Abitanti principalmente nella provincia di Ninive nel nord dell’Iraq, gli Yadizi sono stati periodicamente oppressi subendo nel corso del tempo 72 persecuzioni fino all’attuale che gli  Yadizi considerano la 73a persecuzione. In questa si stava procedendo per mano dell’Isil alla distruzione di un’etnia considerata blasfema la cui fede, secondo alcune fonti  è legata all’antico Zoroastrismo e al sufismo, mentre altre fonti considerano la loro religione come una combinazione di sciiti e sufi dell’Islam con tradizioni popolari regionali.

Nei momenti in cui gli Stati Uniti e le forze armate irachene lottavano per aiutare gli  Yazidi dell’Iraq inviando rifornimenti dall’aria, i curdi siriani e iracheni si sono presi  su di sé il peso per salvarli, trasportando gli Yadizi in territorio siriano per dare loro il primo soccorso, cibo ed acqua, e tornando poi in Iraq. L’Onu stima che circa 50mila Yadizi siano riusciti a fuggire dalla montagna.

Quando successivamente  una missione notturna, formata da una ventina di uomini delle forze speciali Usa trasportati in elicottero sulla montagna, ha trovato una situazione diversa, John Kirby, portavoce del segretario alla Difesa Chuck Hagel ha rilasciato questa dichiarazione: “Il team ha valutato che ci sono molti meno Yazidi sul Monte Sinjar di quanto si temeva, in parte a causa del successo di lanci umanitari, in parte per gli attacchi aerei contro gli obiettivi dello Stato islamico, in parte per gli sforzi dei peshmerga (combattenti curdi) e per la capacità di migliaia di Yazidi di evacuare dalla montagna ogni notte negli ultimi giorni”. Sulla base di questa valutazione il Pentagono ha stabilito che una missione di evacuazione appare molto meno probabile, ma che gli Usa continueranno a fornire assistenza umanitaria e a proteggere il personale e le strutture statunitensi.
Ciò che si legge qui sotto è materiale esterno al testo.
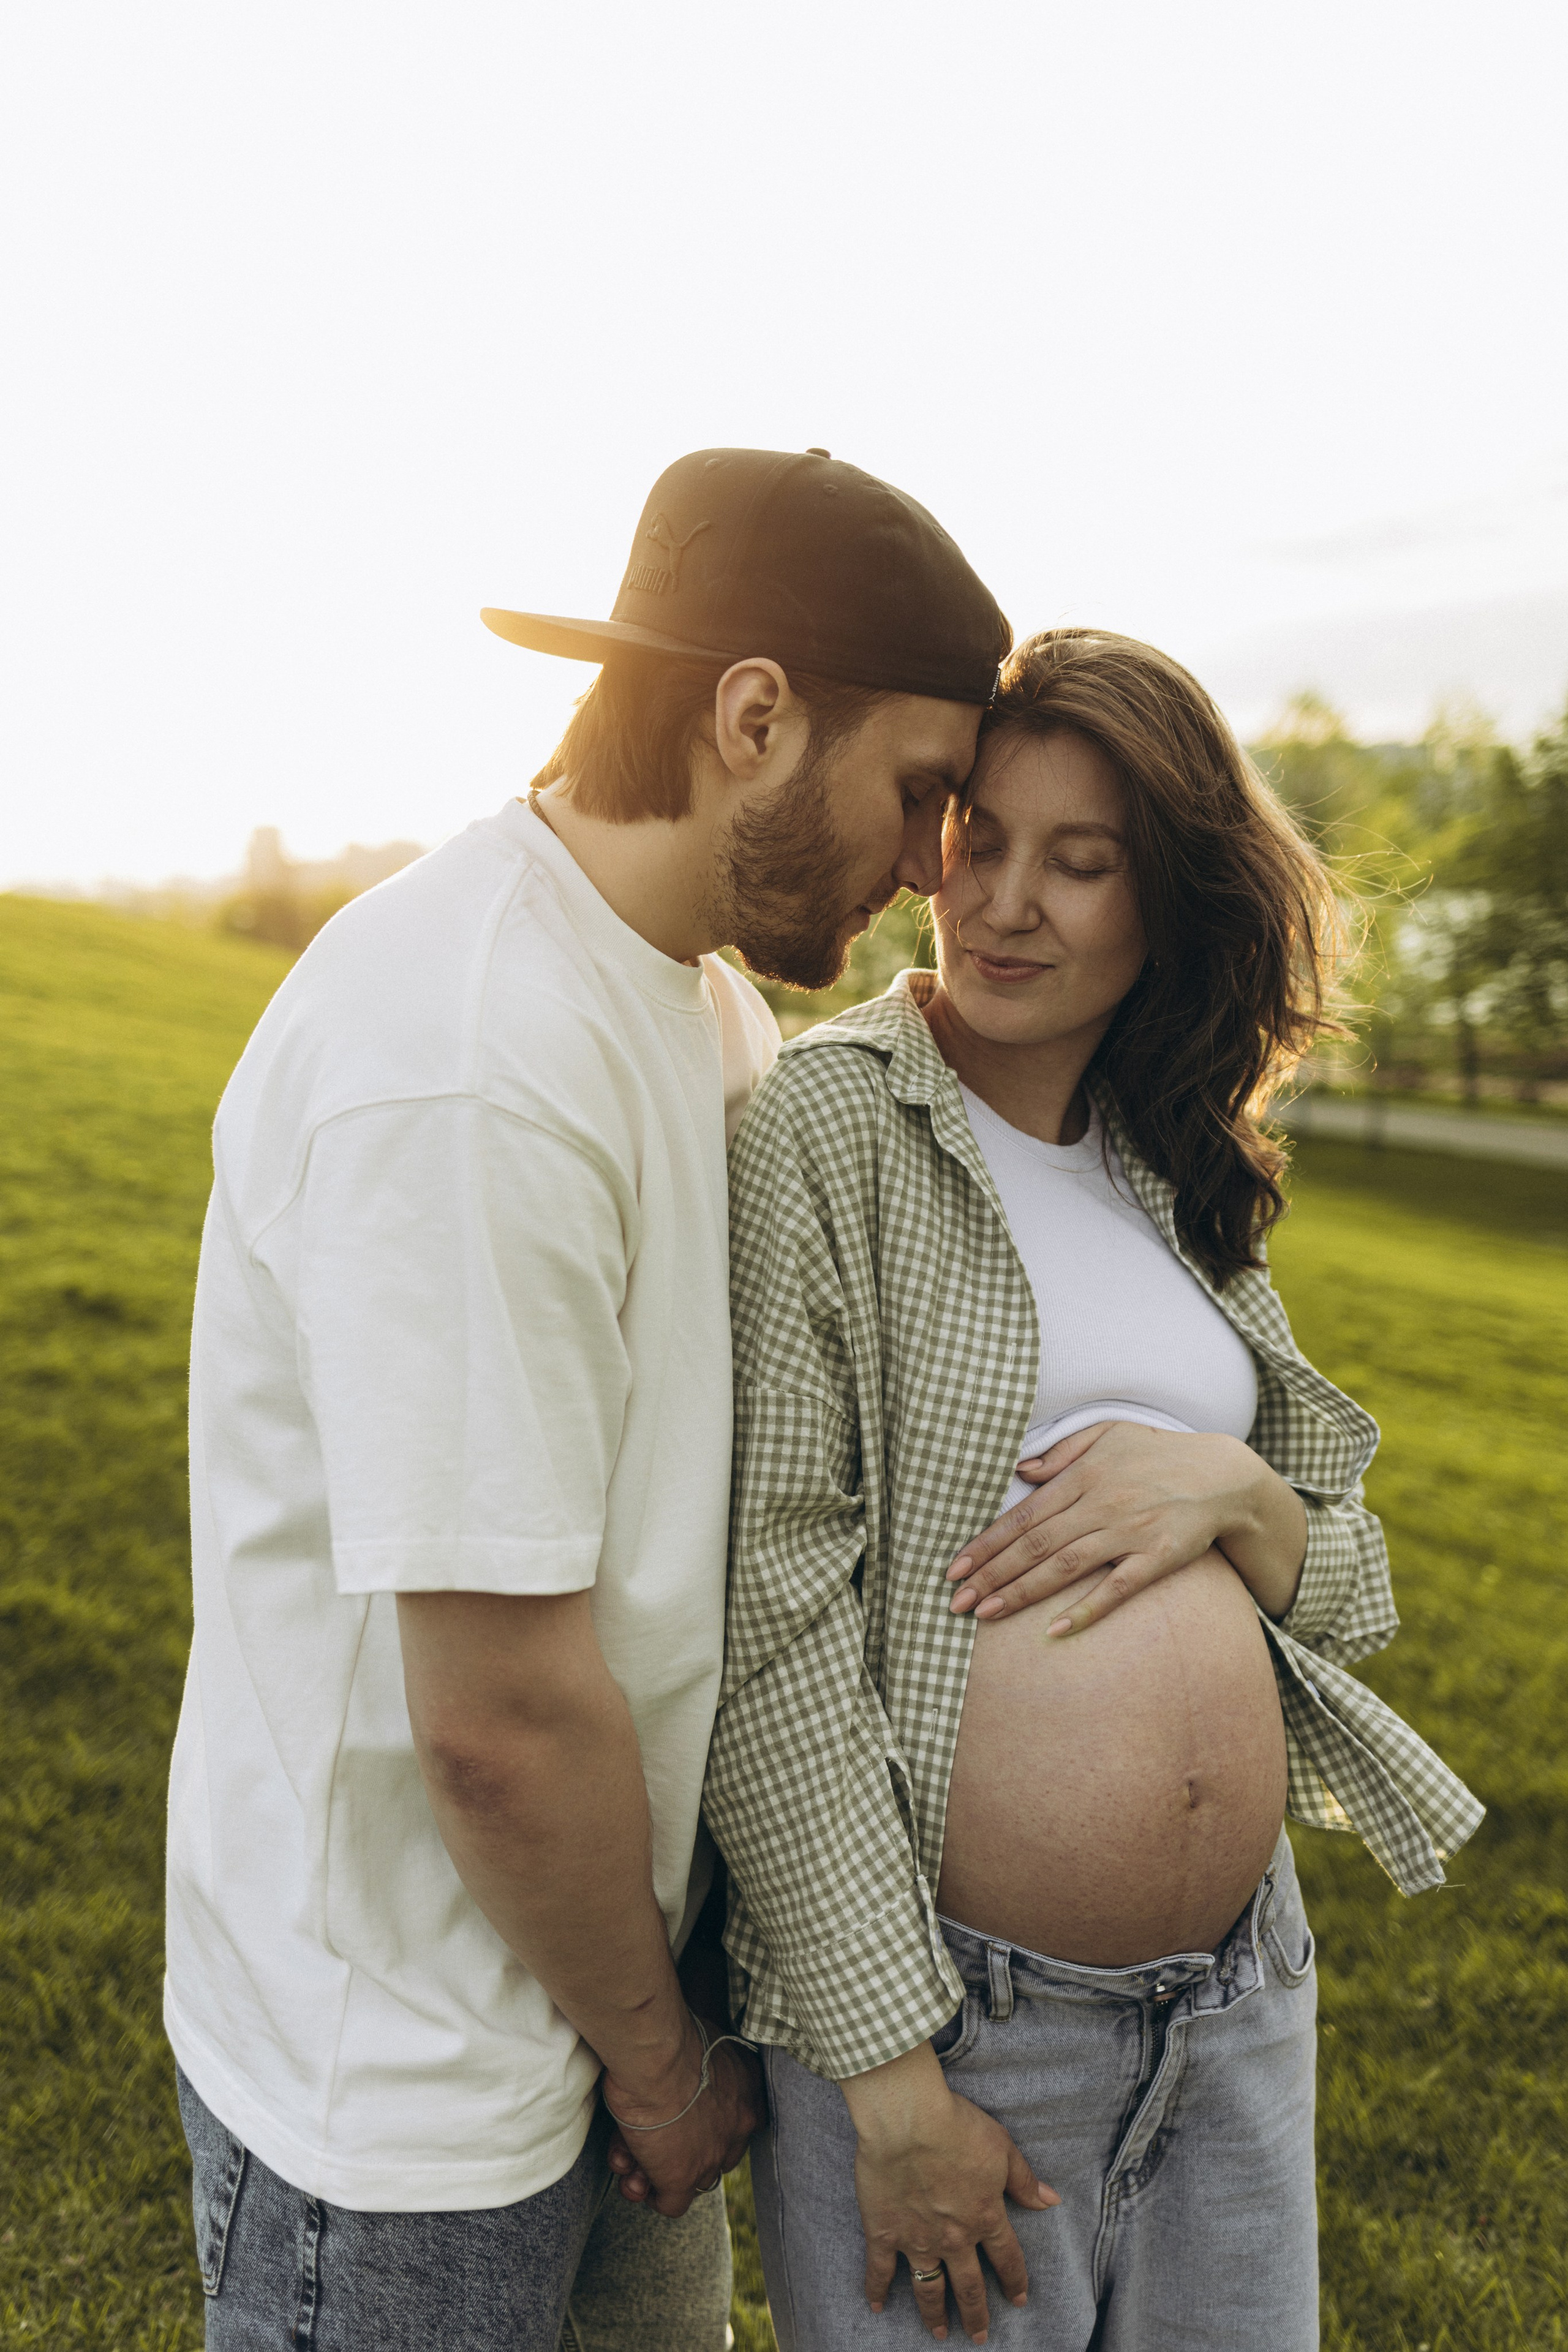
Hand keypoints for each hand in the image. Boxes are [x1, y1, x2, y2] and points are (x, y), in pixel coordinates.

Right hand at [603, 2019, 763, 2216]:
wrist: (655, 2056)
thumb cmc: (672, 2036)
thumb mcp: (703, 2040)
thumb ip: (705, 2063)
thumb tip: (687, 2074)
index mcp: (747, 2091)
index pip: (734, 2122)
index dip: (702, 2125)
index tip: (680, 2118)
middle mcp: (737, 2128)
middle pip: (710, 2152)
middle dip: (679, 2151)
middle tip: (651, 2138)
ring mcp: (711, 2158)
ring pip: (688, 2179)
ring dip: (655, 2170)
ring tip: (628, 2153)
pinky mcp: (681, 2179)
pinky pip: (670, 2203)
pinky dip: (648, 2192)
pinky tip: (631, 2172)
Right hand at [842, 2043, 1057, 2344]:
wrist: (907, 2120)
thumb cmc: (956, 2126)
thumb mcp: (1001, 2147)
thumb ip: (1024, 2179)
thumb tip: (1051, 2200)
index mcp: (985, 2217)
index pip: (1007, 2259)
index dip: (1015, 2281)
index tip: (1018, 2300)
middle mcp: (954, 2238)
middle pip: (969, 2287)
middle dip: (976, 2315)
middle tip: (979, 2336)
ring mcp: (917, 2240)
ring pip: (929, 2288)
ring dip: (935, 2315)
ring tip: (939, 2334)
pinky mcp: (883, 2233)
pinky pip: (880, 2270)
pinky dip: (877, 2290)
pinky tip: (877, 2306)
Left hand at [946, 1422, 1306, 1630]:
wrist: (1222, 1474)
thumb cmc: (1158, 1453)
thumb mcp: (1108, 1435)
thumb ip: (1061, 1453)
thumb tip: (1020, 1471)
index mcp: (1083, 1476)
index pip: (1024, 1516)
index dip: (986, 1543)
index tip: (955, 1567)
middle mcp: (1101, 1504)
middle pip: (1035, 1545)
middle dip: (991, 1574)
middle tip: (956, 1601)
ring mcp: (1129, 1533)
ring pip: (1065, 1567)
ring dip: (1022, 1592)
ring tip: (986, 1613)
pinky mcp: (1157, 1558)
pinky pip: (1117, 1588)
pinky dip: (1086, 1610)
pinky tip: (1055, 1630)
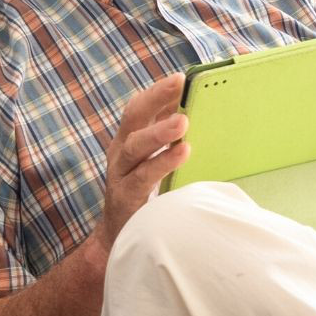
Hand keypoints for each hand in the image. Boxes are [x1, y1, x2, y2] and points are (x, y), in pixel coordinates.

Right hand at [92, 73, 190, 256]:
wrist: (119, 239)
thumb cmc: (145, 194)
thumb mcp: (153, 160)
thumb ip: (169, 137)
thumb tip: (196, 109)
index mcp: (128, 138)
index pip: (139, 107)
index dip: (157, 91)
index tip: (181, 76)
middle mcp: (120, 151)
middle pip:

La difficile situazione dei rifugiati aveva spinto la settimana scorsa Obama ad ordinare sia attacchi aerei contro i militanti dello Stato islamico, sia lanci umanitari. In un’intervista con Usa Today martedì, il generale Martin Dempsey, presidente del Joint Chiefs of Staff, riconoscendo che la sopravvivenza dei rifugiati era stata assicurata, e che la crisi è diminuita, ma non risolta, auspicava una spedizione di armi e munizioni agli alleati curdi.

Al lancio della scorsa settimana dei primi attacchi aerei americani in Iraq, da quando le truppe americane si ritirarono nel 2001, sono seguite da parte degli Usa le richieste ai Paesi europei di fornire armi e munizioni alle forze curde che combattono i Takfiri dello Stato islamico in Iraq, chiaro segnale di un ampliamento del ruolo internazionale nel conflitto.

Subito, dietro sollecitazioni anche della Francia che mercoledì aveva annunciato di fornire armi “nelle prossime ore”, in risposta ad una richiesta della leadership curda dell’Iraq, si sono riuniti a Bruxelles, il giorno di Ferragosto, i capi delle diplomazie d’Europa per un vertice Ue che riguarda anche le emergenze in Libia, Ucraina e Gaza per tentare di arrivare ad un’intesa che sblocchi la massiccia fornitura di equipaggiamenti ai peshmerga in Iraq.

L’Italia, al suo semestre di presidenza europea, con il Ministro degli Esteri Federica Mogherini, ha dichiarato che la decisione di inviare armi ai curdi spetta a ciascun membro della Ue, l’importante che “possa avvenire in una cornice Ue”.  Londra, da parte sua, ha annunciato giovedì che avrebbe risposto favorevolmente alla domanda sulla possibilità di armare le forze curde. Mentre Berlino, cui è vietato la vendita di armi nelle zone di conflitto, si mantiene sulla fornitura di mezzi militari “non letali”, ad esempio materiale medico-sanitario, attrezzature per la visione notturna, veicoli fuoristrada. La Francia preme per un avallo Ue, pronta a consegnare “armi sofisticate” ai curdi, giudicati i soli in grado di sostenere il confronto con i miliziani dello Stato Islamico.

Mentre la Repubblica Ceca ritiene che la fine di agosto sia una data realistica per fornire armi e munizioni, alcuni Paesi sembrerebbero ancora  indecisi e recalcitranti all’invio di armi come la Svezia e l’Austria. Dal canto suo il ministro belga ha detto chiaramente che non consegnerà armi ai curdi ma solo aiuti umanitari: “Non siamo preparati, non fa per noi. Non siamo grandi esportatori di armi, non siamo una potenza militare. Possiamo renderci utili in altri modi, ad esempio con gli aiuti umanitari. Ed è quanto stiamo facendo”.